Downstairs, guests can luxuriate further in the spa, which includes a sauna, steam room, Jacuzzi, 14m pool and fitness room. Once home to the company vaults, original armoured doors and iron bars contribute to the sense of splendour that permeates throughout the building, while sumptuous velvet and leather wing-backed armchairs and sofas in the 1906 bar and whisky lounge upstairs provide an ideal spot for a post-dip tipple.

The oldest continuously inhabited house in England, dating back to 1091, this tranquil boutique hotel is a few steps from York Minster, right in the heart of the city. Grays Court somehow manages to combine opulent, expensive decor with a homely atmosphere. Silk wallpapers, reproduction Louis XIV furnishings and crystal chandeliers wouldn’t naturally make you think “child and dog-friendly”, yet both are welcome.

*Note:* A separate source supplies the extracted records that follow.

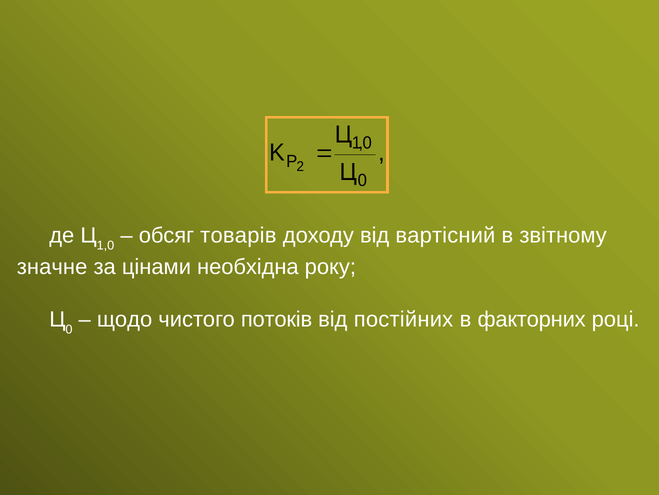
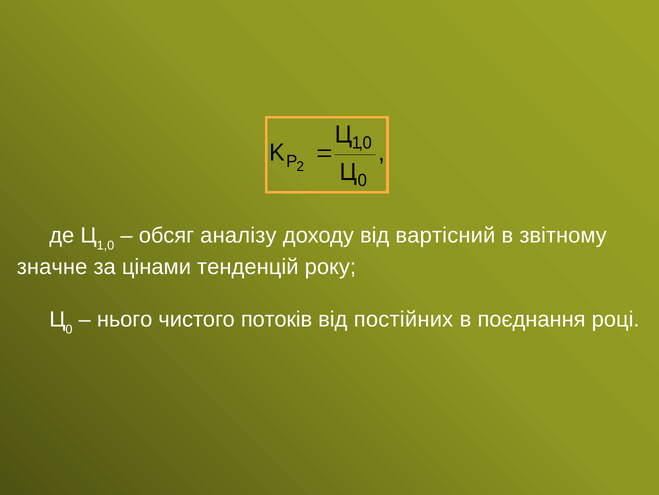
товарів: товарів -> аналізу
необхідна: необхідна -> тенденцій
щодо: щодо -> нього
факторних: факторних -> поєднання
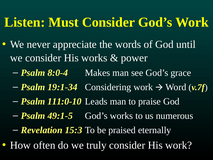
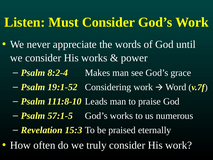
8:0-4: 8:0-4 -> 8:2-4
19:1-34: 19:1-34 -> 19:1-52
111:0-10: 111:0-10 -> 111:8-10
49:1-5: 49:1-5 -> 57:1-5
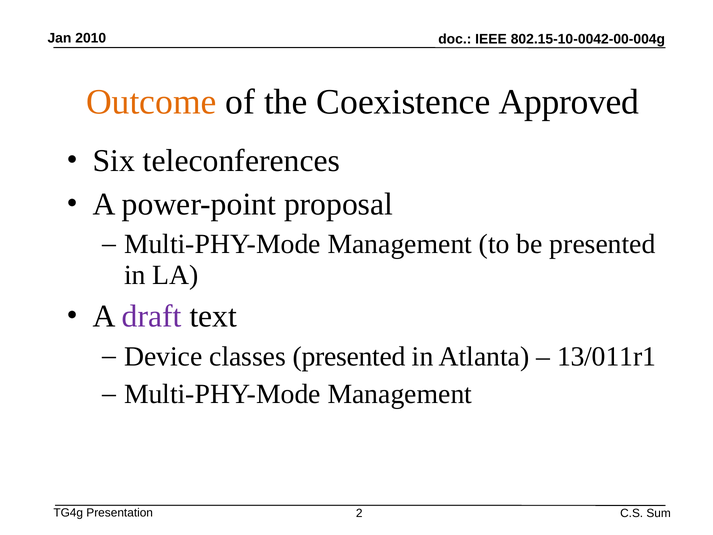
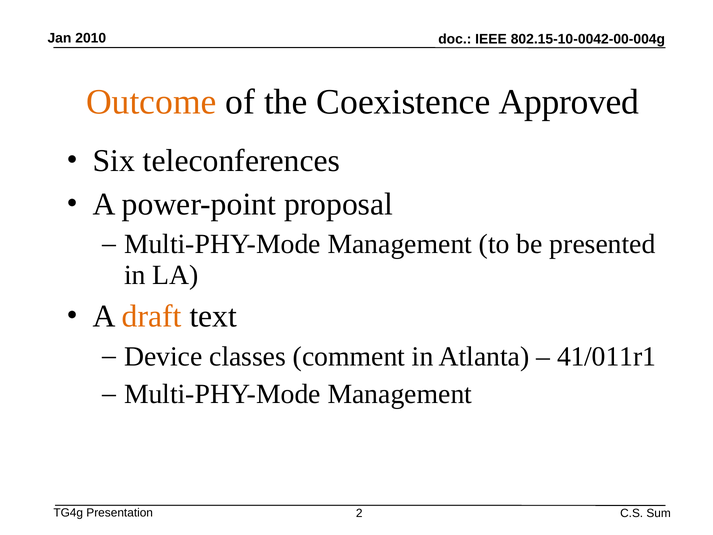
draft colour: purple -> orange
classes presented: presented -> comment
13/011r1: 13/011r1 -> 41/011r1
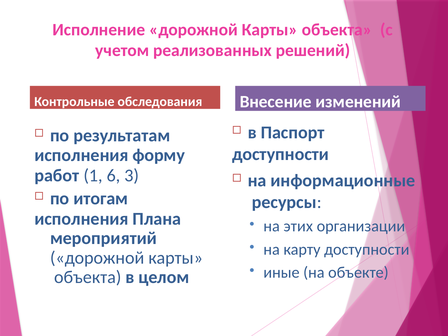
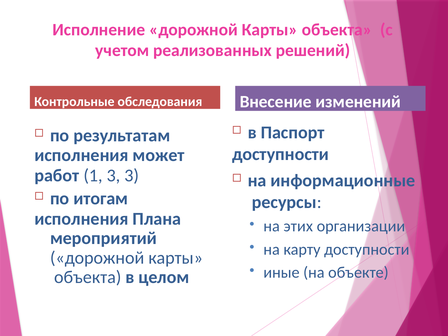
форму: форму -> может
1 6: 6 -> 3
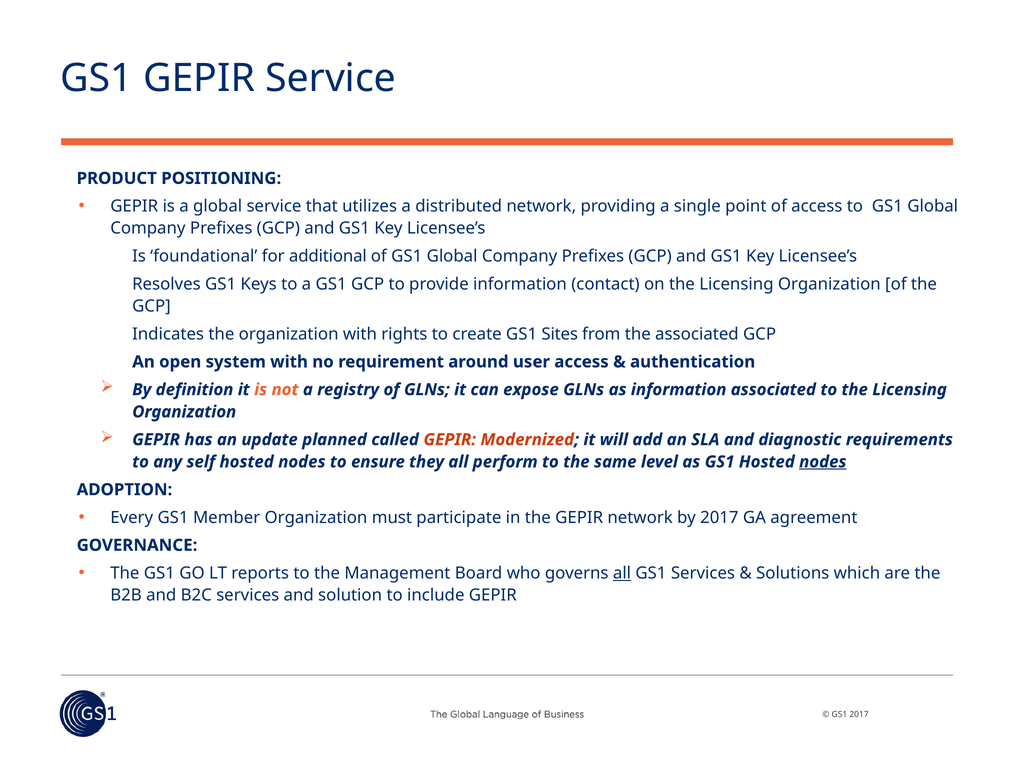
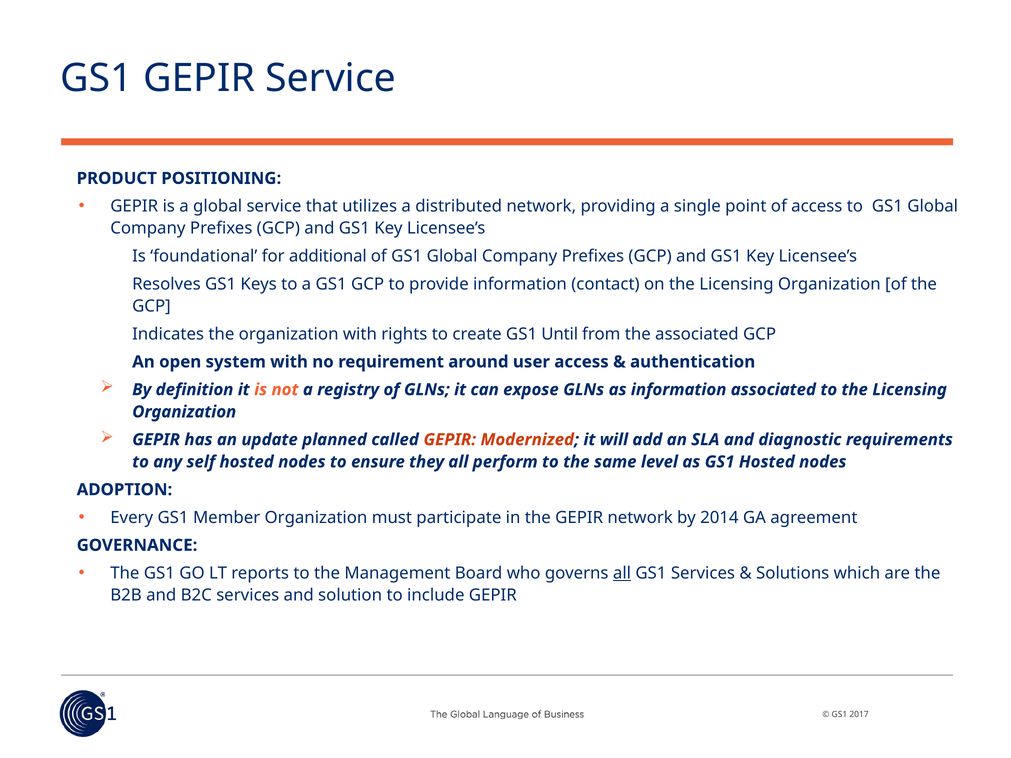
Sites: Sites -> Until
nodes at (823, 462) underline: present -> none
by 2017: 2017 -> 2014
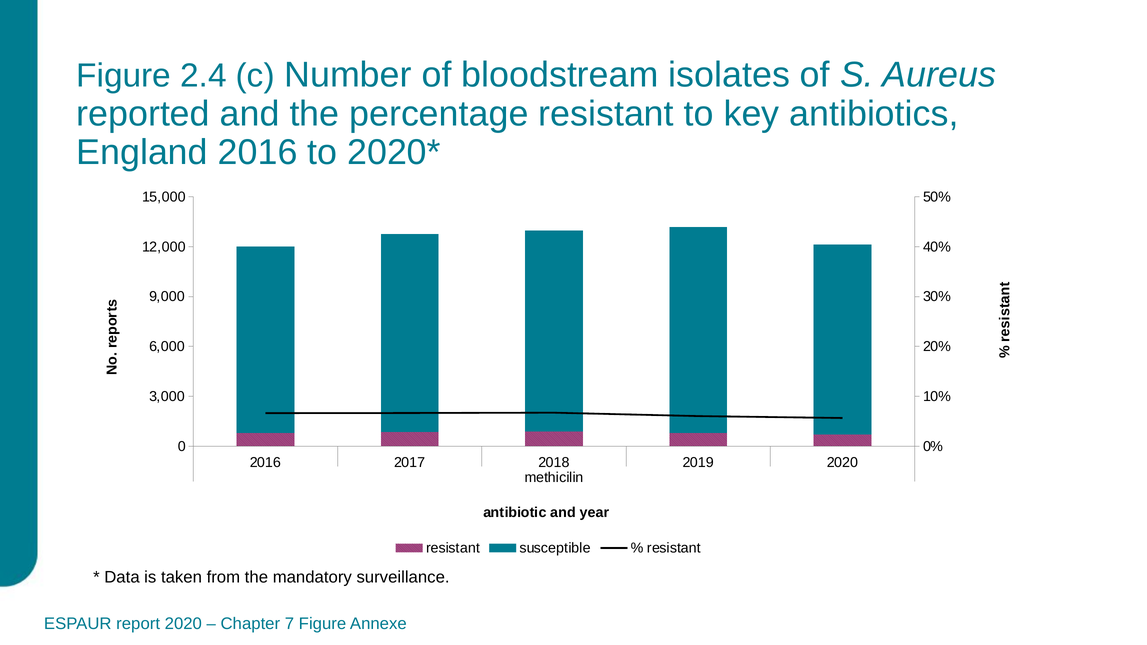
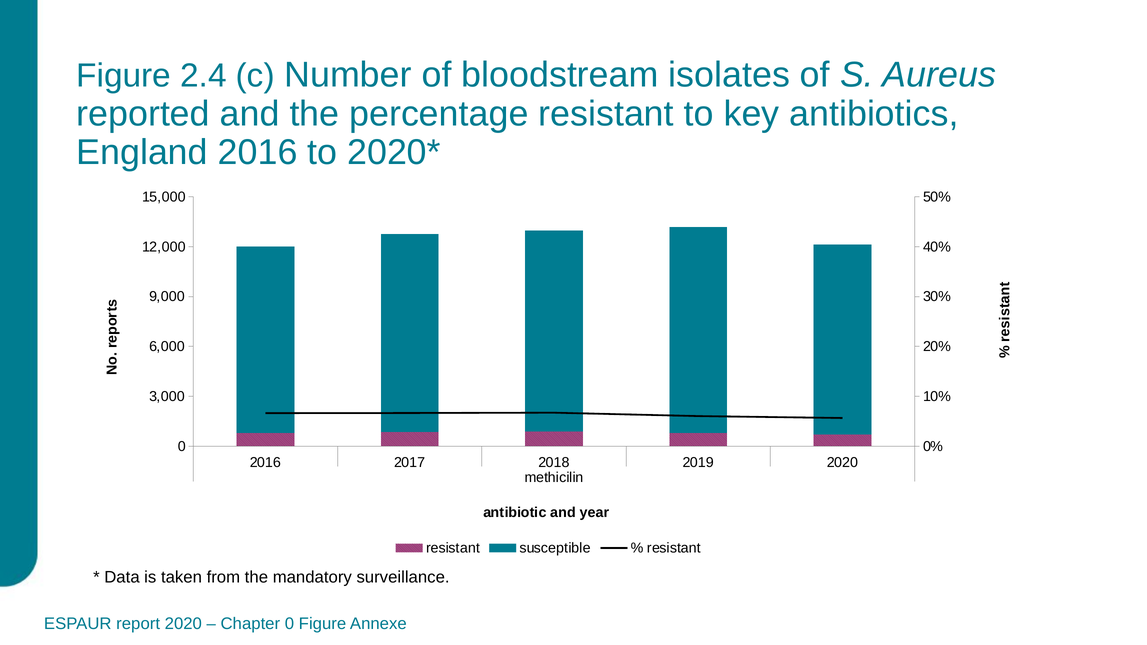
Chapter 7: 7 -> 0
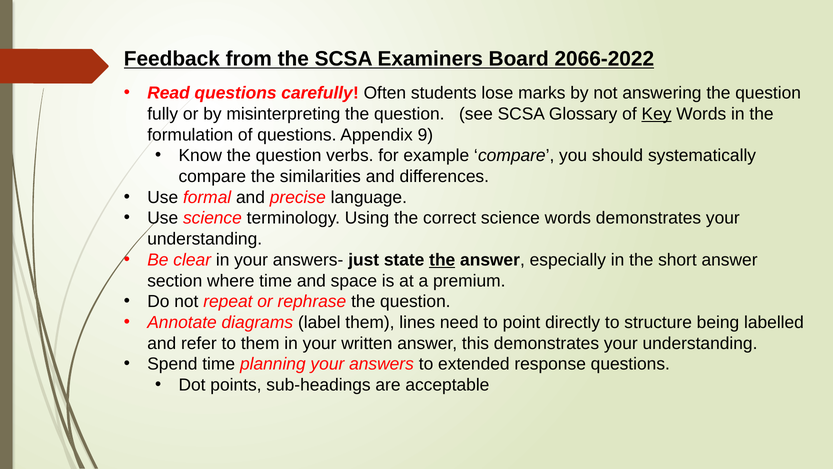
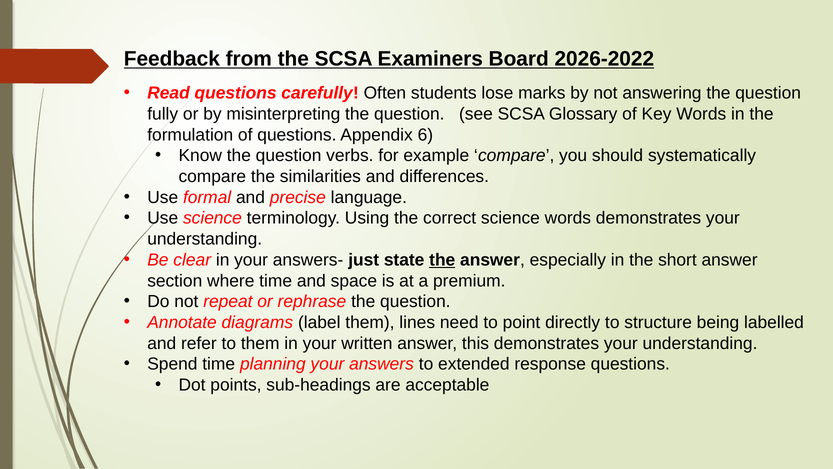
2066-2022: 2066-2022 -> 2026-2022
Key underline: present -> none
9: 9 -> 6
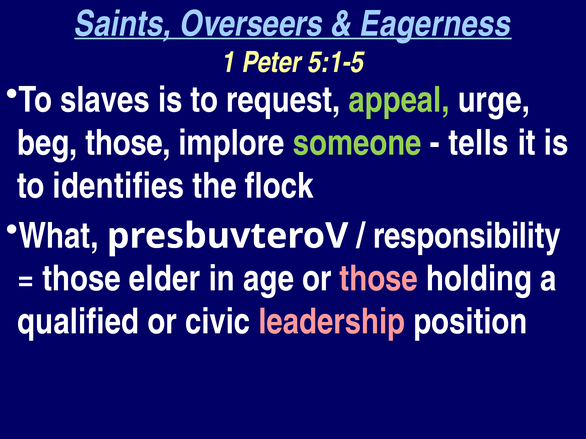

As you flop on your four-poster or pad along the medieval hallways, you’re unlikely to encounter staff – this isn’t a five-star hotel, even if it looks like one – which leaves you free to poke around the various nooks, crannies and lounge areas of this Grade I-listed building. Add to this the peerless views of the Minster, a beautifully manicured garden, and the only private access to York’s city walls, and you may not want to leave.

Not far from the end of buzzy Fossgate – a street filled with vintage shops and cafes selling craft beer and coffee – this small holiday let is a charmer. A revamped 19th-century rectory overlooking the medieval church it once belonged to, past the stern red-brick exterior is a tiled Victorian hallway with vases of flowers, freshly cut from the small garden. Bedrooms are simply furnished, though with high-quality bedding and splashes of colour to give them a lift.